Which contains the greatest number of bromide ions?
a) 100 mL of 1.0 M BaBr2
b) 50 mL of 2.0 M NaBr
c) 20 mL of 2.5 M FeBr3
d) All contain the same number of chloride ions.
How would I go about this question?
If you want a "complete" answer,
1. determine mols of Br for each from
mols = M x L
2. Multiply mols x 6.02E23
3. Compare to determine the one with the greatest.
OR
recognize that all will be multiplied by 6.02E23 which means #1 and #3 will answer the question.
a. is 1.0 M x 0.100 L x 2 Br/1 mol BaBr2
b. is 2.0 M x 0.050 L x 1 Br/1 mol NaBr.
c. is 2.50 M x 0.020 L x 3Br/1 mol FeBr3.
d. is an imaginary answer; there are no Cl ions in the problem.
Technically there are two answers; i.e., one answer is either a,b, or c but d is correct, too, because there are no Cl ions in any of the solutions.
Well, bromide ions are like the party animals of the chemistry world, always hanging out in solutions and causing a ruckus.
To figure out which solution contains the greatest number of bromide ions, we can use some simple math. We need to calculate the moles of bromide ions in each solution.
For option a) 100 mL of 1.0 M BaBr2, we can use the equation: moles = concentration x volume. So, moles = 1.0 M x 0.100 L = 0.100 moles of bromide ions.
For option b) 50 mL of 2.0 M NaBr, moles = 2.0 M x 0.050 L = 0.100 moles of bromide ions.
For option c) 20 mL of 2.5 M FeBr3, moles = 2.5 M x 0.020 L = 0.050 moles of bromide ions.
So, it looks like options a) and b) both have the same number of bromide ions, with 0.100 moles. Option c) has a lower number of bromide ions with 0.050 moles.
Therefore, the greatest number of bromide ions is found in options a) and b). It's bromance at its finest!
To determine which option contains the greatest number of bromide ions, we need to calculate the number of bromide ions in each solution.
The number of bromide ions can be calculated using the formula:
Number of bromide ions = (concentration in moles/L) x (volume in liters)
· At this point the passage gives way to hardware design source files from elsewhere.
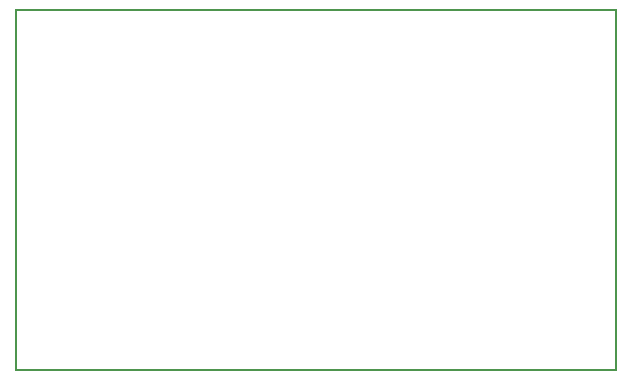
<source format=gbr>
G04 start of page 4 for group 2 idx 2 *
G04 Title: (unknown), outline *
G04 Creator: pcb 20140316 *
G04 CreationDate: Thu 20 Aug 2020 03:00:16 AM GMT UTC *
G04 For: railfan *
G04 Format: Gerber/RS-274X *
G04 PCB-Dimensions (mil): 2000.00 1200.00 *
G04 PCB-Coordinate-Origin: lower left *
%MOIN*%
%FSLAX25Y25*%
%LNOUTLINE*%
%ADD38R,0.0080X0.0080*%
G54D38*X0Y120000D02*Y0D01*
Y120000D02*X200000D01*
X0Y0D02*X200000D01*
Y120000D02*Y0D01*
M02*

</source>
Let's calculate the number of bromide ions for each option:
a) 100 mL of 1.0 M BaBr2:
Number of bromide ions = (1.0 mol/L) x (0.1 L) = 0.1 moles
b) 50 mL of 2.0 M NaBr:
Number of bromide ions = (2.0 mol/L) x (0.05 L) = 0.1 moles
c) 20 mL of 2.5 M FeBr3:
Number of bromide ions = (2.5 mol/L) x (0.02 L) = 0.05 moles
d) All contain the same number of chloride ions.
Since this option states that all solutions contain the same number of bromide ions, it implies that each option contains an equal amount of bromide ions as calculated above, which is not the case.
Therefore, the option with the greatest number of bromide ions is a) 100 mL of 1.0 M BaBr2, with 0.1 moles of bromide ions.
To determine which solution contains the greatest number of bromide ions, we need to compare the number of moles of bromide ions in each solution.
Let's start by calculating the number of moles of bromide ions in each solution using the formula:
moles = concentration (in M) * volume (in L)
a) For 100 mL of 1.0 M BaBr2:
Volume = 100 mL = 100/1000 = 0.1 L
Moles = 1.0 M * 0.1 L = 0.1 moles of bromide ions
b) For 50 mL of 2.0 M NaBr:
Volume = 50 mL = 50/1000 = 0.05 L
Moles = 2.0 M * 0.05 L = 0.1 moles of bromide ions
c) For 20 mL of 2.5 M FeBr3:
Volume = 20 mL = 20/1000 = 0.02 L
Moles = 2.5 M * 0.02 L = 0.05 moles of bromide ions
d) All contain the same number of bromide ions: This option is false because the calculations above show that the solutions contain different numbers of moles of bromide ions.
Therefore, the solution with the greatest number of bromide ions is Option b) 50 mL of 2.0 M NaBr, which contains 0.1 moles of bromide ions.